### WHAT TO DO
The answer must consist solely of the lines below starting at the one containing "Parça Çekici" and ending at the one containing "Ansvarig utgivare", repeated exactly, with both ends included and all pictures omitted.

○ ○ ○ ○

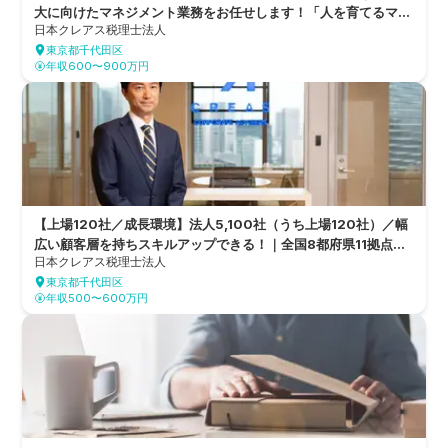
大に向けたマネジメント業務をお任せします！「人を育てるマネ
日本クレアス税理士法人
ジメントの道」と「専門性を極めるテクニカルの道」の2つから
東京都千代田区
キャリアを描くことが可能！全国8都府県11拠点を構え、6つの
年収600〜900万円
グループ会社を持つ総合的なコンサルティングファーム
【上場120社／成長環境】法人5,100社（うち上場120社）／幅
広い顧客層を持ちスキルアップできる！｜全国8都府県11拠点を
日本クレアス税理士法人
構え6つのグループ会社を持つ、グループ600名規模の税理士法
東京都千代田区
人
年収500〜600万円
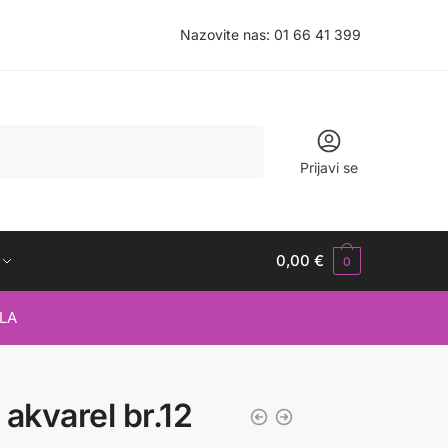
Nazovite nas:
01 66 41 399
Prijavi se
0,00
€
0
LA
 akvarel br.12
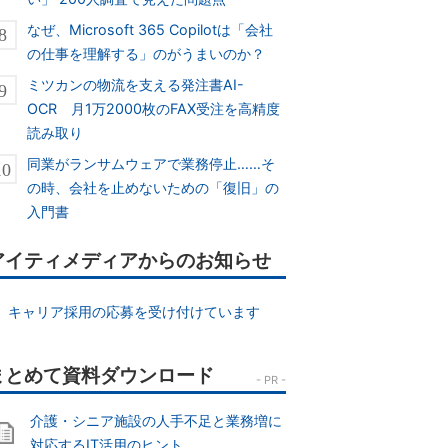
なぜ、Microsoft 365 Copilotは「会社
の仕事を理解する」のがうまいのか？
ミツカンの物流を支える発注書AI-
OCR 月1万2000枚のFAX受注を高精度
読み取り
同業がランサムウェアで業務停止……そ
の時、会社を止めないための「復旧」の
入門書
アイティメディアからのお知らせ
キャリア採用の応募を受け付けています
介護・シニア施設の人手不足と業務増に
対応するIT活用のヒント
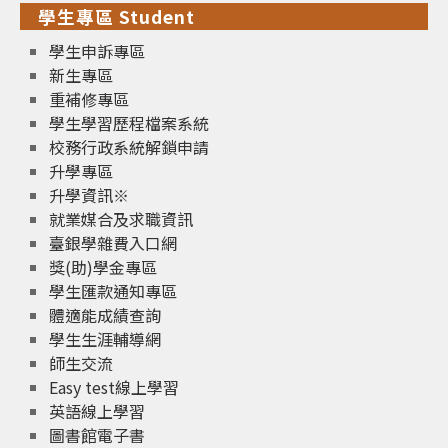
學生專區 Student
學生申訴專區
新生專區
重補修專區
學生學習歷程檔案系統
校務行政系統解鎖申請
升學專區
升學資訊※
就業媒合及求職資訊
臺銀學雜費入口網
獎(助)學金專區
學生匯款通知專區
體適能成績查詢
學生生涯輔導網
師生交流
Easy test線上學習
英語線上學習
圖書館電子書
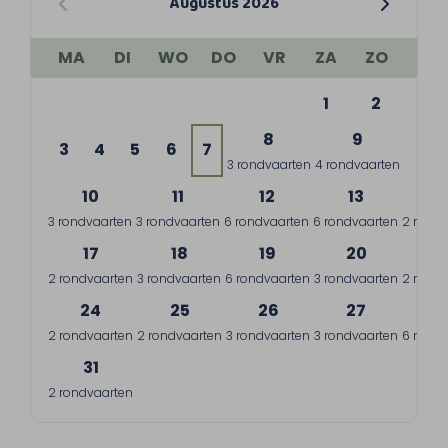
Augustus 2026
MA
DI
WO
DO
VR
ZA
ZO
1
2
8
9
3
4
5
6
7
3 rondvaarten
4 rondvaarten
10
11
12
13
1
3 rondvaarten
3 rondvaarten
6 rondvaarten
6 rondvaarten
2 rondv
17
18
19
20
2
2 rondvaarten
3 rondvaarten
6 rondvaarten
3 rondvaarten
2 rondv
24
25
26
27
2
2 rondvaarten
2 rondvaarten
3 rondvaarten
3 rondvaarten
6 rondv
31
2 rondvaarten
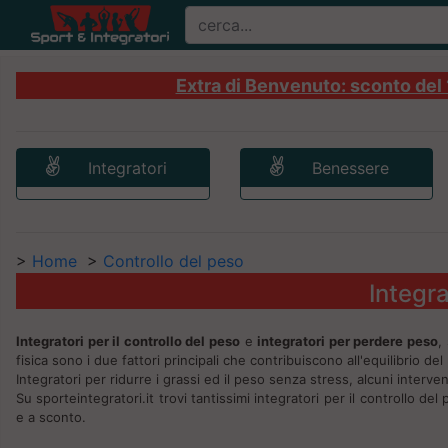
Extra di Benvenuto: sconto del 1
Integratori
Benessere
>
Home
>
Controllo del peso
Integra
Integratori per il controllo del peso
e
integratori per perdere peso
,
fisica sono i due fattori principali che contribuiscono all'equilibrio de
Integratori per ridurre i grassi ed il peso senza stress, alcuni interven
Su sporteintegratori.it trovi tantissimi integratori per il controllo d
e a sconto.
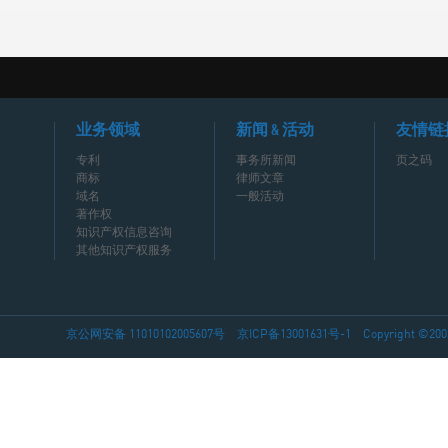
业务领域
新闻 & 活动
友情链
专利
事务所新闻
页之码
商标
律师文章
域名
一般活动
著作权
知识产权信息咨询
其他知识产权服务
京公网安备 11010102005607号
京ICP备13001631号-1
Copyright ©2002-2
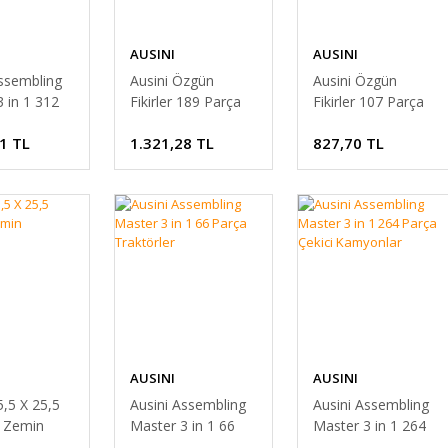
AUSINI
AUSINI
Assembling
Ausini Özgün
Ausini Özgün
 in 1 312
Fikirler 189 Parça
Fikirler 107 Parça
aç Taşıyıcı
Yumurta Kutu
Yumurta Kutu
1 TL
1.321,28 TL
827,70 TL
AUSINI
AUSINI
5,5 X 25,5
Ausini Assembling
Ausini Assembling
 Zemin
Master 3 in 1 66
Master 3 in 1 264
Parça Traktörler
Parça Çekici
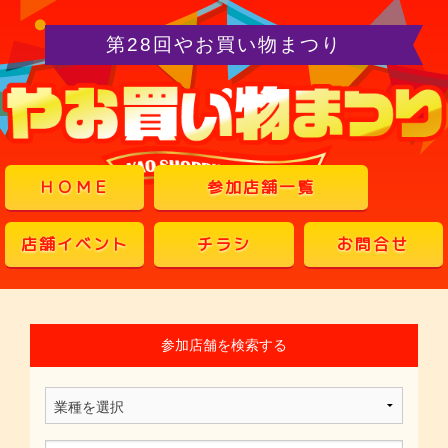
第28回やお買い物まつり
ＨＯＭＥ
参加店舗一覧
店舗イベント
チラシ
お問合せ
参加店舗を検索する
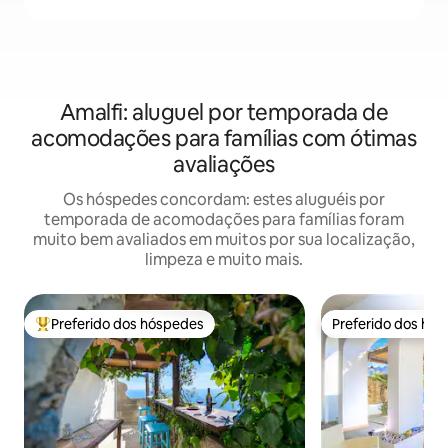
Amalfi: aluguel por temporada de
acomodações para famílias com ótimas
avaliações
Os hóspedes concordam: estes aluguéis por
temporada de acomodações para famílias foram
muito bem avaliados em muitos por sua localização,
limpeza e muito mais.
Preferido dos hóspedes
Preferido dos hó
Entre os melhores preferidos dos hóspedes
Preferido dos hó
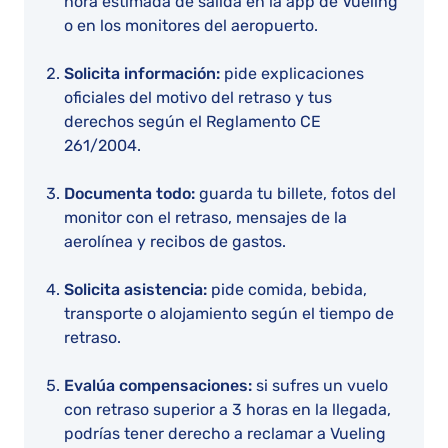
hora estimada de salida en la app de Vueling
o en los monitores del aeropuerto.
Solicita información:
pide explicaciones
oficiales del motivo del retraso y tus
derechos según el Reglamento CE
261/2004.
Documenta todo:
guarda tu billete, fotos del
monitor con el retraso, mensajes de la
aerolínea y recibos de gastos.
Solicita asistencia:
pide comida, bebida,
transporte o alojamiento según el tiempo de
retraso.
Evalúa compensaciones:
si sufres un vuelo
con retraso superior a 3 horas en la llegada,
podrías tener derecho a reclamar a Vueling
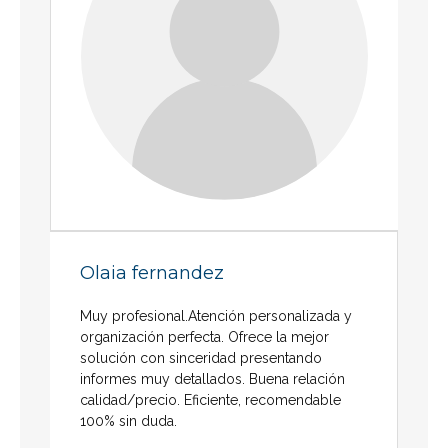
Olaia fernandez
Muy profesional.Atención personalizada y
organización perfecta. Ofrece la mejor
solución con sinceridad presentando
informes muy detallados. Buena relación
calidad/precio. Eficiente, recomendable
100% sin duda.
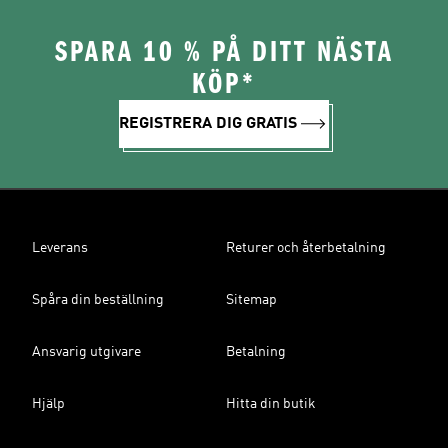
SPARA 10 % PÅ DITT NÄSTA
KÖP*
REGISTRERA DIG GRATIS
Leverans
Returer och återbetalning
Spåra din beställning
Sitemap
Ansvarig utgivare
Betalning
Hjälp
Hitta din butik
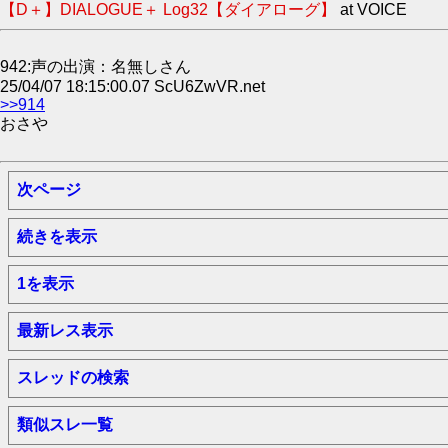
【D＋】DIALOGUE＋ Log32【ダイアローグ】
at VOICE
942:声の出演：名無しさん
25/04/07 18:15:00.07 ScU6ZwVR.net
>>914
おさや
次ページ
続きを表示
1を表示
最新レス表示
スレッドの検索
類似スレ一覧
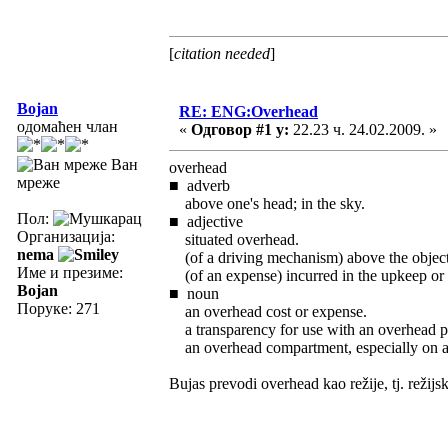
[
citation needed
]
Bojan
RE: ENG:Overhead
одомаћен члан
«
Одговор #1 у:
22.23 ч. 24.02.2009. »
Ван
overhead
мреже
■ adverb
above one's head; in the sky.
Пол:
■ adjective
Организација:
situated overhead.
nema
(of a driving mechanism) above the object
Име и презиме:
(of an expense) incurred in the upkeep or r
Bojan
■ noun
Поруке: 271
an overhead cost or expense.
a transparency for use with an overhead pr
an overhead compartment, especially on an
Bujas prevodi overhead kao režije, tj. režijsk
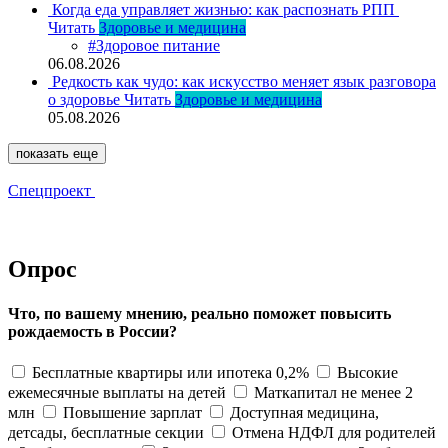
Когда еда управляет жизнью: как распознать РПП
Читать
Здоровье и медицина
#Здоровое питание
06.08.2026
Редкость как чудо: как искусство меняет язык разговора
о здоровье
Читать
Здоровье и медицина
05.08.2026
показать еще
Спецпроект
Опрос
Что, по вашему мнению, реально поможет повысить
рождаемость в России?
Бесплатные квартиры или ипотека 0,2%
Высокие
ежемесячные выплаты на детей
Маткапитал не менее 2
млн
Повышение зарплат
Доступная медицина,
детсады, бесплатные секции
Отмена НДФЛ для родителей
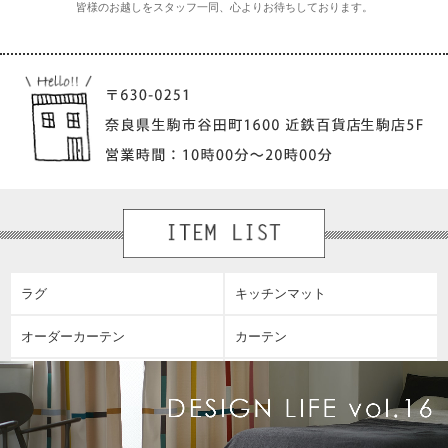
皆様のお越しをスタッフ一同、心よりお待ちしております。
ラグ
キッチンマット
オーダーカーテン
カーテン
レースカーテン
カーペット
玄関マット
インテリア雑貨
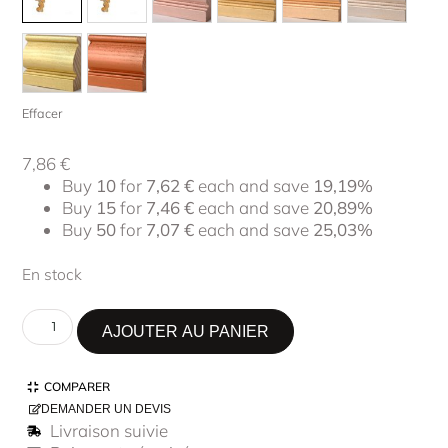
Effacer
7,86
€
Buy
10
for
7,62
€
each and save
19,19%
Buy
15
for
7,46
€
each and save
20,89%
Buy
50
for
7,07
€
each and save
25,03%
En stock
AJOUTER AU PANIER
COMPARER
DEMANDER UN DEVIS
Livraison suivie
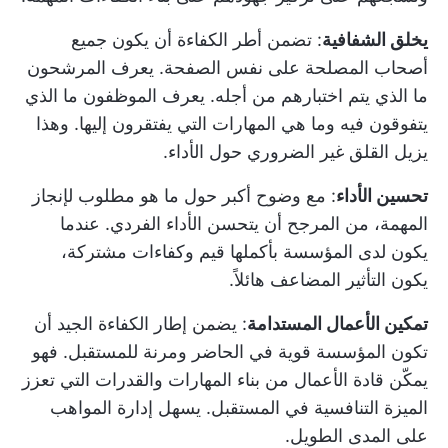
يخلق الشفافية
: تضمن أطر الكفاءة أن يكون جميع
أصحاب المصلحة على نفس الصفحة. يعرف المرشحون
ما الذي يتم اختبارهم من أجله. يعرف الموظفون ما الذي
يتفوقون فيه وما هي المهارات التي يفتقرون إليها. وهذا
يزيل القلق غير الضروري حول الأداء.
تحسين الأداء
: مع وضوح أكبر حول ما هو مطلوب لإنجاز
المهمة، من المرجح أن يتحسن الأداء الفردي. عندما
يكون لدى المؤسسة بأكملها قيم وكفاءات مشتركة،
يكون التأثير المضاعف هائلاً.
تمكين الأعمال المستدامة
: يضمن إطار الكفاءة الجيد أن
تكون المؤسسة قوية في الحاضر ومرنة للمستقبل. فهو
يمكّن قادة الأعمال من بناء المهارات والقدرات التي تعزز
الميزة التنافسية في المستقبل. يسهل إدارة المواهب
على المدى الطويل.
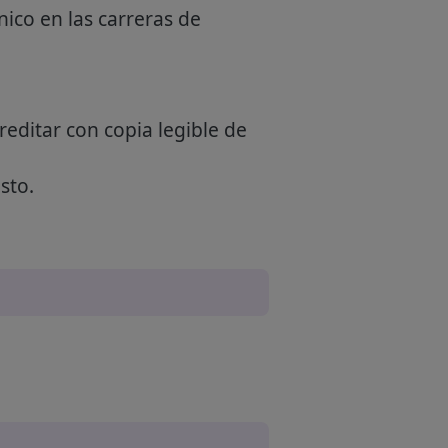
nico en las carreras de
reditar con copia legible de
sto.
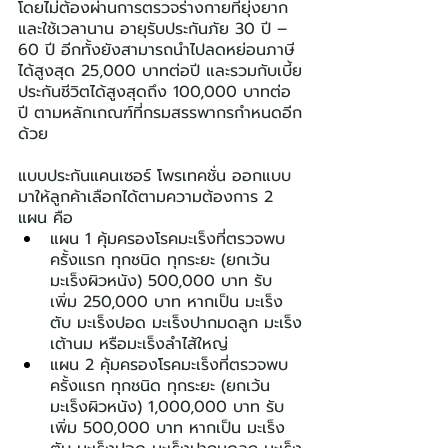
โดยไม่ต้องผ่านการตรวจร่างกายที่ยุ่งยาก
และใช้เวลานาน อายุรับประกันภัย 30 ปี – 
60 ปี อีกทั้งยังสามารถนำไปลดหย่อนภาษี
ได้สูงสุด 25,000 บาทต่อปี และรวมกับเบี้ย
ประกันชีวิตได้สูงสุดถึง 100,000 บาทต่อ
ปี ตามหลักเกณฑ์ที่กรมสรรพากรกำหนดอีก
ด้วย
แบบประกันแคนเซอร์ โพรเทคชั่น ออกแบบ
มาให้ลูกค้าเลือกได้ตามความต้องการ 2 
แผน คือ
แผน 1 คุ้มครองโรคมะเร็งที่ตรวจพบ
ครั้งแรก ทุกชนิด ทุกระยะ (ยกเว้น
มะเร็งผิวหนัง) 500,000 บาท รับ
เพิ่ม 250,000 บาท หากเป็น มะเร็ง
ตับ มะเร็งปอด มะเร็งปากมดลูก มะเร็ง
เต้านม หรือมะเร็งลำไส้ใหญ่
แผน 2 คุ้มครองโรคมะเร็งที่ตรวจพบ
ครั้งแรก ทุกชนิด ทุกระยะ (ยกเว้น
มะเร็งผิวหนัง) 1,000,000 บาท รับ
เพิ่ม 500,000 บาท หากเป็น มะเร็ง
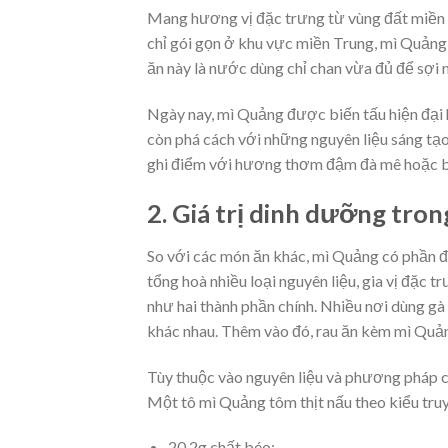
Mang hương vị đặc trưng từ vùng đất miền 
chỉ gói gọn ở khu vực miền Trung, mì Quản
ăn này là nước dùng chỉ chan vừa đủ để sợ
Ngày nay, mì Quảng được biến tấu hiện đại h
còn phá cách với những nguyên liệu sáng tạo
ghi điểm với hương thơm đậm đà mê hoặc ba
2. Giá trị dinh dưỡng tro
So với các món ăn khác, mì Quảng có phần 
tổng hoà nhiều loại nguyên liệu, gia vị đặc 
như hai thành phần chính. Nhiều nơi dùng gà 
khác nhau. Thêm vào đó, rau ăn kèm mì Quản
Tùy thuộc vào nguyên liệu và phương pháp 
Một tô mì Quảng tôm thịt nấu theo kiểu truy
20.2g chất béo;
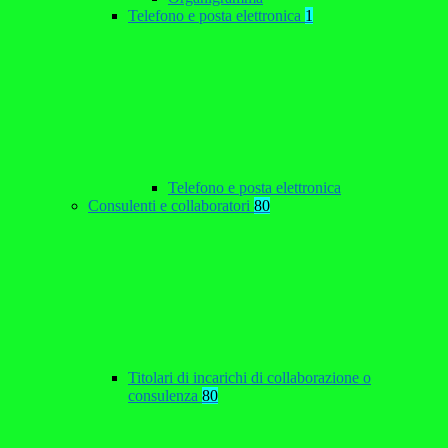
Telefono e posta elettronica
1
Telefono e posta elettronica
Consulenti e collaboratori
80
Titolari di incarichi di collaborazione o
consulenza
80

○ ○ ○ ○

### SOLUTION TO THIS TASK
Parça Çekici
第28回やお買い物まつり
ＨＯＭＥ
参加店舗一覧
店舗イベント
チラシ
お問合せ
参加店舗を検索する
Amalfi: aluguel por temporada de
acomodações para famílias com ótimas
avaliações
Os hóspedes concordam: estes aluguéis por
temporada de acomodações para famílias foram
muito bem avaliados em muitos por sua localização,
limpeza e muito mais.
Preferido dos hóspedes
Preferido dos hó
Entre os melhores preferidos dos hóspedes
Preferido dos hó
hora estimada de salida en la app de Vueling
o en los monitores del aeropuerto.
Solicita información:
pide explicaciones
oficiales del motivo del retraso y tus
derechos según el Reglamento CE
261/2004.
Documenta todo:
guarda tu billete, fotos del
monitor con el retraso, mensajes de la
aerolínea y recibos de gastos.
Solicita asistencia:
pide comida, bebida,
transporte o alojamiento según el tiempo de
retraso.
Evalúa compensaciones:
si sufres un vuelo
con retraso superior a 3 horas en la llegada,
podrías tener derecho a reclamar a Vueling
Olaia fernandez
Muy profesional.Atención personalizada y
organización perfecta. Ofrece la mejor
solución con sinceridad presentando
informes muy detallados. Buena relación
calidad/precio. Eficiente, recomendable
100% sin duda.
SPARA 10 % PÅ DITT NÄSTA
KÖP*
REGISTRERA DIG GRATIS
Leverans
Returer och återbetalning
Spåra din beställning
Sitemap
Ansvarig utgivare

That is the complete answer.